ASSIGNMENT: Review the material line by line. Identify and copy every line that contains the string "format".

AVAILABLE RECORDS:
****************

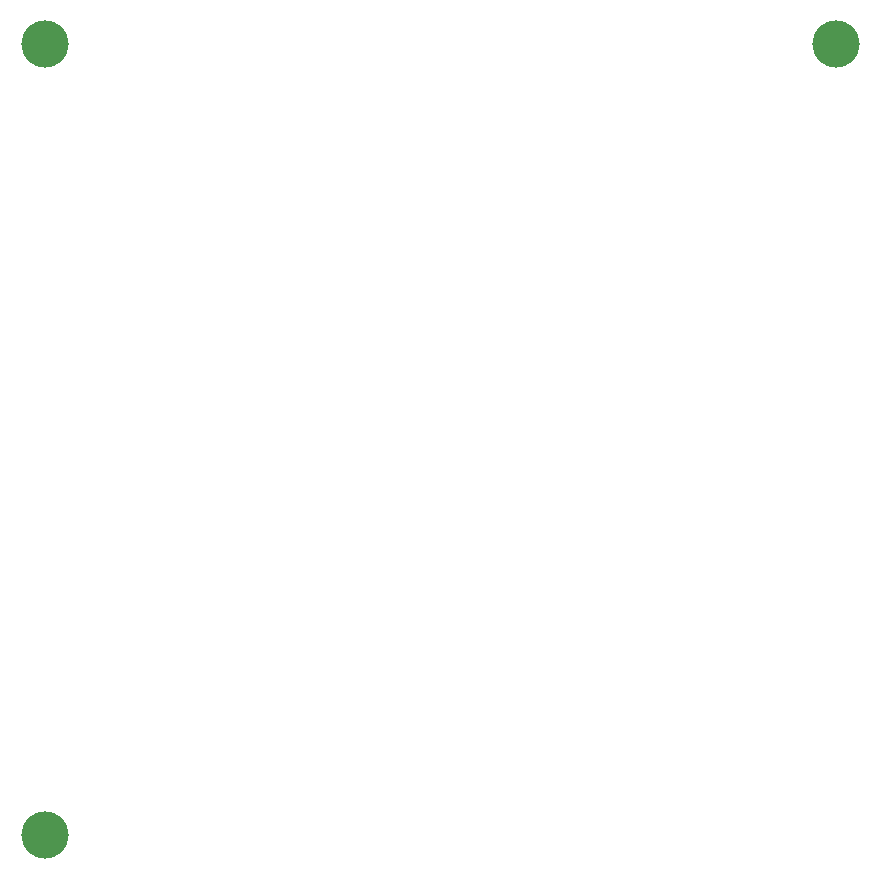
<source format=gbr>
%TF.GenerationSoftware,KiCad,Pcbnew,7.0.6-1.fc38*%
%TF.CreationDate,2023-07-26T15:00:37-04:00*%
%TF.ProjectId,bno085-i2c-board-v4-panel,626e6f30-3835-42d6-9932-632d626f6172,rev?*%
%TF.SameCoordinates,Original*%
%TF.FileFunction,Paste,Bot*%
%TF.FilePolarity,Positive*%
%FSLAX46Y46*%
G04 Gerber Fmt 4.6, Leading zero omitted, Abs format (unit mm)*
G04 Created by KiCad (PCBNEW 7.0.6-1.fc38) date 2023-07-26 15:00:37*
%MOMM*%
%LPD*%
G01*
G04 APERTURE LIST*
%ADD10C,4.000000*%
G04 APERTURE END LIST*
D10*
%TO.C,REF\u002A\u002A*%
X2500000Y-2500000D03*
%TD*%
%TO.C,REF\u002A\u002A*%
X2500000Y-69500004D03*
%TD*%
%TO.C,REF\u002A\u002A*%
X69499999Y-2500000D03*
%TD*%
M02*

</source>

****************

YOUR SOLUTION:
<source format=gbr>
G04 Gerber Fmt 4.6, Leading zero omitted, Abs format (unit mm)*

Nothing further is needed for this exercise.